Optical and mechanical properties of sol-gel antireflective films for solar energy applications

Abstract

Antireflective films on glass were prepared by a dip-coating method from a sol-gel, which consisted of 50 nm monodisperse silica particles mixed with ethanol and water. The solar transmittance increased by 5.4% for the best made sample. A visible transmittance as high as 99.2%, with a peak transmittance of 99.5%, was achieved. A super insulated triple glazed window was made up of two low emissive glazings and an intermediate glazing which was either a standard float glass or an antireflective coated low iron one. At low angels of incidence the visible transmittance is more than 10% higher for the unit with the antireflective glazing, but at high angles of incidence they become almost identical.
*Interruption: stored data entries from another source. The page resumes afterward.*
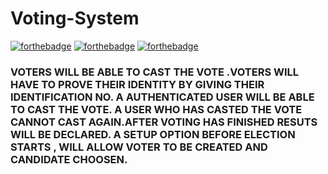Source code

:# Voting-System

[![forthebadge](https://forthebadge.com/images/badges/built-with-love.svg)](https://forthebadge.com)
[![forthebadge](https://forthebadge.com/images/badges/made-with-c.svg)](https://forthebadge.com)
[![forthebadge](https://forthebadge.com/images/badges/check-it-out.svg)](https://forthebadge.com)

### VOTERS WILL BE ABLE TO CAST THE VOTE .VOTERS WILL HAVE TO PROVE THEIR IDENTITY BY GIVING THEIR IDENTIFICATION NO. A AUTHENTICATED USER WILL BE ABLE TO CAST THE VOTE. A USER WHO HAS CASTED THE VOTE CANNOT CAST AGAIN.AFTER VOTING HAS FINISHED RESUTS WILL BE DECLARED. A SETUP OPTION BEFORE ELECTION STARTS , WILL ALLOW VOTER TO BE CREATED AND CANDIDATE CHOOSEN.
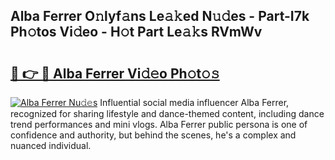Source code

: ## Alba Ferrer O𝚗lyf𝚊ns Le𝚊𝚔ed N𝚞𝚍es - Part-I7k Ph𝚘tos Vi𝚍eo - H𝚘t Part Le𝚊𝚔s RVmWv

# <h2><a href="http://hf8noi.feru.top/?c=Alba+Ferrer">🔗 👉 🔴 Alba Ferrer Vi𝚍𝚎o Ph𝚘t𝚘𝚜</a></h2>

[![Alba Ferrer Nu𝚍𝚎s](https://i.imgur.com/0TWrTi3.gif)](http://hf8noi.feru.top/?c=Alba+Ferrer)
Influential social media influencer Alba Ferrer, recognized for sharing lifestyle and dance-themed content, including dance trend performances and mini vlogs. Alba Ferrer public persona is one of confidence and authority, but behind the scenes, he's a complex and nuanced individual. 
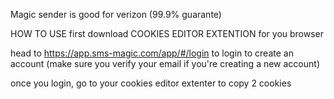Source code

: 
Magic sender
is good for verizon (99.9% guarante)

HOW TO USE
first download COOKIES EDITOR EXTENTION for you browser

head to https://app.sms-magic.com/app/#/login to login to create an account (make sure you verify your email if you're creating a new account)

once you login, go to your cookies editor extenter to copy 2 cookies

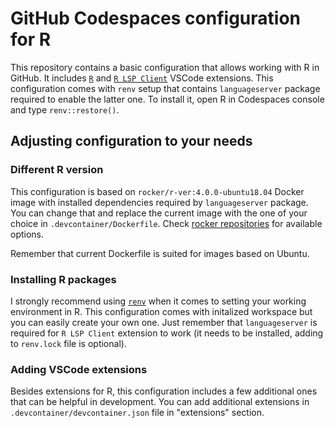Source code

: # GitHub Codespaces configuration for R

This repository contains a basic configuration that allows working with R in GitHub.
It includes [`R`](https://marketplace.visualstudio.com/items?itemName=Ikuyadeu.r) and
[`R LSP Client`](https://marketplace.visualstudio.com/items?itemName=REditorSupport.r-lsp) VSCode extensions.
This configuration comes with `renv` setup that contains `languageserver` package required to enable the latter one.
To install it, open R in Codespaces console and type `renv::restore()`.

## Adjusting configuration to your needs

### Different R version

This configuration is based on `rocker/r-ver:4.0.0-ubuntu18.04` Docker image with installed dependencies required by `languageserver` package.
You can change that and replace the current image with the one of your choice in `.devcontainer/Dockerfile`.
Check [rocker repositories](https://hub.docker.com/u/rocker) for available options.

Remember that current Dockerfile is suited for images based on Ubuntu.

### Installing R packages

I strongly recommend using [`renv`](https://rstudio.github.io/renv/index.html) when it comes to setting your working environment in R.
This configuration comes with initalized workspace but you can easily create your own one. Just remember that `languageserver` is required for `R LSP Client` extension to work (it needs to be installed, adding to `renv.lock` file is optional).

### Adding VSCode extensions

Besides extensions for R, this configuration includes a few additional ones that can be helpful in development.
You can add additional extensions in `.devcontainer/devcontainer.json` file in "extensions" section.
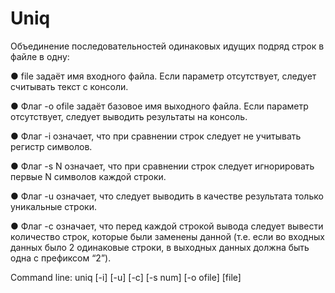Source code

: # Uniq

Объединение последовательностей одинаковых идущих подряд строк в файле в одну:

● file задаёт имя входного файла. Если параметр отсутствует, следует считывать текст с консоли.

● Флаг -o ofile задаёт базовое имя выходного файла. Если параметр отсутствует, следует выводить результаты на консоль.

● Флаг -i означает, что при сравнении строк следует не учитывать регистр символов.

● Флаг -s N означает, что при сравнении строк следует игнорировать первые N символов каждой строки.

● Флаг -u означает, что следует выводить в качестве результата только уникальные строки.

● Флаг -с означает, что перед каждой строкой вывода следует вывести количество строк, которые были заменены данной (т.е. если во входных данных было 2 одинаковые строки, в выходных данных должна быть одна с префиксом “2”).

Command line: uniq [-i] [-u] [-c] [-s num] [-o ofile] [file]
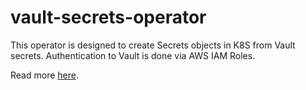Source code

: # vault-secrets-operator

This operator is designed to create Secrets objects in K8S from Vault secrets. Authentication to Vault is done via AWS IAM Roles.

Read more [here](https://vault-secrets-operator.readthedocs.io/en/latest/).
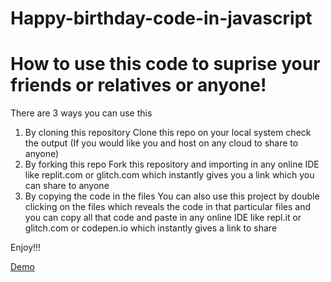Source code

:# Happy-birthday-code-in-javascript

# How to use this code to suprise your friends or relatives or anyone!
There are 3 ways you can use this
1. By cloning this repository
Clone this repo on your local system check the output (If you would like you and host on any cloud to share to anyone)
2. By forking this repo
Fork this repository and importing in any online IDE like replit.com or glitch.com which instantly gives you a link which you can share to anyone
3. By copying the code in the files
You can also use this project by double clicking on the files which reveals the code in that particular files and you can copy all that code and paste in any online IDE like 
repl.it or glitch.com or codepen.io which instantly gives a link to share 

Enjoy!!!

[Demo](https://sad-n-young.github.io/Happy-birthday/)
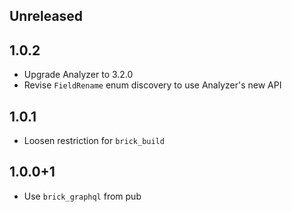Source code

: ## Unreleased

## 1.0.2

* Upgrade Analyzer to 3.2.0
* Revise `FieldRename` enum discovery to use Analyzer's new API

## 1.0.1

* Loosen restriction for `brick_build`

## 1.0.0+1

* Use `brick_graphql` from pub
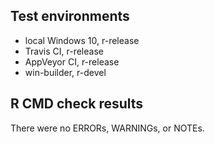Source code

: ## Test environments
* local Windows 10, r-release
* Travis CI, r-release
* AppVeyor CI, r-release
* win-builder, r-devel

## R CMD check results
There were no ERRORs, WARNINGs, or NOTEs. 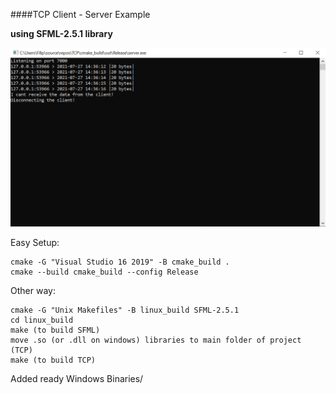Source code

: ####TCP Client - Server Example

**using SFML-2.5.1 library**

![Screenshot](screenshot.png)

Easy Setup:

    cmake -G "Visual Studio 16 2019" -B cmake_build .
	cmake --build cmake_build --config Release
	
Other way:

    cmake -G "Unix Makefiles" -B linux_build SFML-2.5.1
    cd linux_build
    make (to build SFML)
    move .so (or .dll on windows) libraries to main folder of project (TCP)
    make (to build TCP)
	
Added ready Windows Binaries/
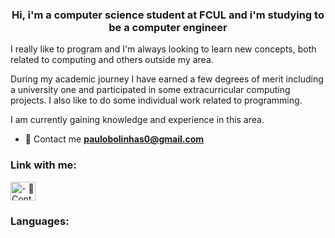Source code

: <h3 align="center">Hi, i'm a computer science student at FCUL and i'm studying to be a computer engineer</h3>

I really like to program and I'm always looking to learn new concepts, both related to computing and others outside my area.

During my academic journey I have earned a few degrees of merit including a university one and participated in some extracurricular computing projects. I also like to do some individual work related to programming.

I am currently gaining knowledge and experience in this area.

- 📧 Contact me **paulobolinhas0@gmail.com**

<h3 align="left">Link with me:</h3>
<p align="left">
<a href="https://linkedin.com/in/- 📧 Contact me **paulobolinhas0@gmail.com**" target="blank"><img align="center" src="https://raw.githubusercontent.com/rahuldkjain/github-profile-readme-generator/master/src/images/icons/Social/linked-in-alt.svg" alt="- 📧 Contact me **paulobolinhas0@gmail.com**" height="30" width="40" /></a>
</p>

<h3 align="left">Languages:</h3>

<!--
**paulobolinhas/paulobolinhas** is a ✨ _special_ ✨ repository because its `README.md` (this file) appears on your GitHub profile.
-->
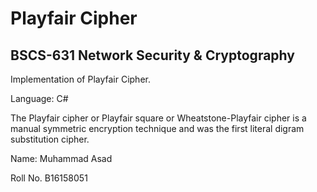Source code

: # Playfair Cipher
## BSCS-631 Network Security & Cryptography
Implementation of Playfair Cipher.

Language: C#

The Playfair cipher or Playfair square or Wheatstone-Playfair cipher is a manual symmetric encryption technique and was the first literal digram substitution cipher.

Name: Muhammad Asad

Roll No. B16158051
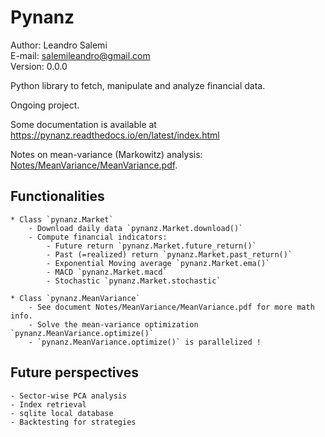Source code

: # Pynanz
Author: Leandro Salemi  
E-mail: salemileandro@gmail.com  
Version: 0.0.0

Python library to fetch, manipulate and analyze financial data. 

Ongoing project.

Some documentation is available at https://pynanz.readthedocs.io/en/latest/index.html

Notes on mean-variance (Markowitz) analysis:
[Notes/MeanVariance/MeanVariance.pdf](https://github.com/salemileandro/pynanz/blob/main/Notes/MeanVariance/MeanVariance.pdf).

## Functionalities

    * Class `pynanz.Market`
        - Download daily data `pynanz.Market.download()`
        - Compute financial indicators:
            - Future return `pynanz.Market.future_return()`
            - Past (=realized) return `pynanz.Market.past_return()`
            - Exponential Moving average `pynanz.Market.ema()`
            - MACD `pynanz.Market.macd`
            - Stochastic `pynanz.Market.stochastic`

    * Class `pynanz.MeanVariance`
        - See document Notes/MeanVariance/MeanVariance.pdf for more math info.
        - Solve the mean-variance optimization `pynanz.MeanVariance.optimize()`
        - `pynanz.MeanVariance.optimize()` is parallelized !

## Future perspectives

    - Sector-wise PCA analysis
    - Index retrieval
    - sqlite local database
    - Backtesting for strategies

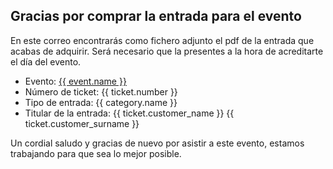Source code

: ## Gracias por comprar la entrada para el evento

En este correo encontrarás como fichero adjunto el pdf
de la entrada que acabas de adquirir. Será necesario
que la presentes a la hora de acreditarte el día del
evento.

- Evento: <a href="{{ event.get_full_url}}">{{ event.name }}</a>
- Número de ticket: {{ ticket.number }}
- Tipo de entrada: {{ category.name }}
- Titular de la entrada: {{ ticket.customer_name }} {{ ticket.customer_surname }}

Un cordial saludo y gracias de nuevo por asistir a este evento, estamos
trabajando para que sea lo mejor posible.
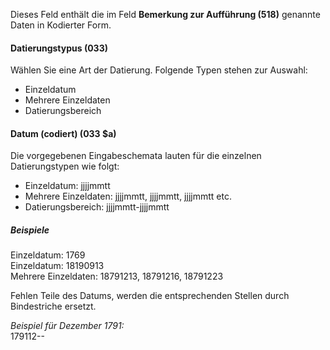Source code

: Dieses Feld enthält die im Feld **Bemerkung zur Aufführung (518)** genannte Daten in Kodierter Form.  

#### Datierungstypus (033)

Wählen Sie eine Art der Datierung. Folgende Typen stehen zur Auswahl:

- Einzeldatum
- Mehrere Einzeldaten
- Datierungsbereich  
  

#### Datum (codiert) (033 $a)

Die vorgegebenen Eingabeschemata lauten für die einzelnen Datierungstypen wie folgt:

- Einzeldatum: jjjjmmtt
- Mehrere Einzeldaten: jjjjmmtt, jjjjmmtt, jjjjmmtt etc.
- Datierungsbereich: jjjjmmtt-jjjjmmtt

##### Beispiele  
Einzeldatum: 1769  
Einzeldatum: 18190913  
Mehrere Einzeldaten: 18791213, 18791216, 18791223

  

Fehlen Teile des Datums, werden die entsprechenden Stellen durch Bindestriche ersetzt.

_Beispiel für_ _Dezember 1791:_  
179112--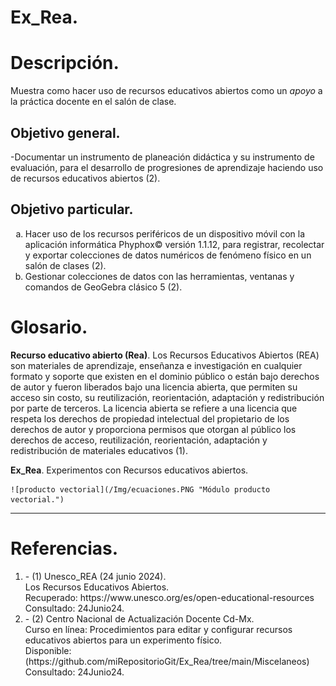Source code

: # Ex_Rea.

# Descripción.
Muestra como hacer uso de recursos educativos abiertos como un _apoyo_ a la práctica docente
en el salón de clase.

## Objetivo general. 

-Documentar un instrumento de planeación didáctica y su instrumento de evaluación, para el desarrollo 
de progresiones de aprendizaje haciendo uso de recursos educativos abiertos (2). 

## Objetivo particular. 

<ol type="a">
  <li>Hacer uso de los recursos periféricos de un dispositivo móvil 
      con la aplicación informática Phyphox© versión 1.1.12, para 
	  registrar, recolectar y exportar colecciones de datos numéricos 
	  de fenómeno físico en un salón de clases (2). </li>
  <li>Gestionar colecciones de datos con las herramientas, 
	  ventanas y comandos de GeoGebra clásico 5 (2). </li>
</ol>

# Glosario.

**Recurso educativo abierto (Rea)**.
	Los Recursos Educativos Abiertos (REA) son materiales de aprendizaje, 
	enseñanza e investigación en cualquier formato y soporte que existen 
	en el dominio público o están bajo derechos de autor y fueron 
	liberados bajo una licencia abierta, que permiten su acceso sin costo,
	su reutilización, reorientación, adaptación y redistribución por parte
	de terceros. 	La licencia abierta se refiere a una licencia que 
	respeta los derechos de propiedad intelectual del propietario de los 
	derechos de autor y proporciona permisos que otorgan al público los 
	derechos de acceso, reutilización, reorientación, adaptación y 
	redistribución de materiales educativos (1).

**Ex_Rea**.
	Experimentos con Recursos educativos abiertos.
	
	![producto vectorial](/Img/ecuaciones.PNG "Módulo producto vectorial.")	

	
***

# Referencias.

<ol>
	<li>
	- (1) Unesco_REA (24 junio 2024).<br>
	 Los Recursos Educativos Abiertos.<br> 
	 Recuperado: https://www.unesco.org/es/open-educational-resources<br>
	 Consultado: 24Junio24.
	 </li> 
	 <li>
	- (2) Centro Nacional de Actualización Docente Cd-Mx.<br>
		Curso en línea: Procedimientos para editar y configurar recursos educativos abiertos para un experimento físico.<br> 	
		Disponible: (https://github.com/miRepositorioGit/Ex_Rea/tree/main/Miscelaneos)<br> 
		Consultado: 24Junio24.
	 </li>
</ol>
The scratch resistance of the film and the adhesion between the film and the substrate was considerably improved by baking the film at elevated temperatures. A slight decrease in the transmittance is noticed after the baking and the peak transmittance is displaced towards shorter wavelengths. It is believed that the particles fuse together and to the substrate upon baking. Transmission electron microscopy was used to study the baking process and preliminary results support the fusion theory. One large scale sample was tempered in a commercial oven with strongly improved mechanical properties as a result. The minimum reflectance was slightly increased to 1.5% from the initial 1%, but on the whole the antireflective properties were preserved.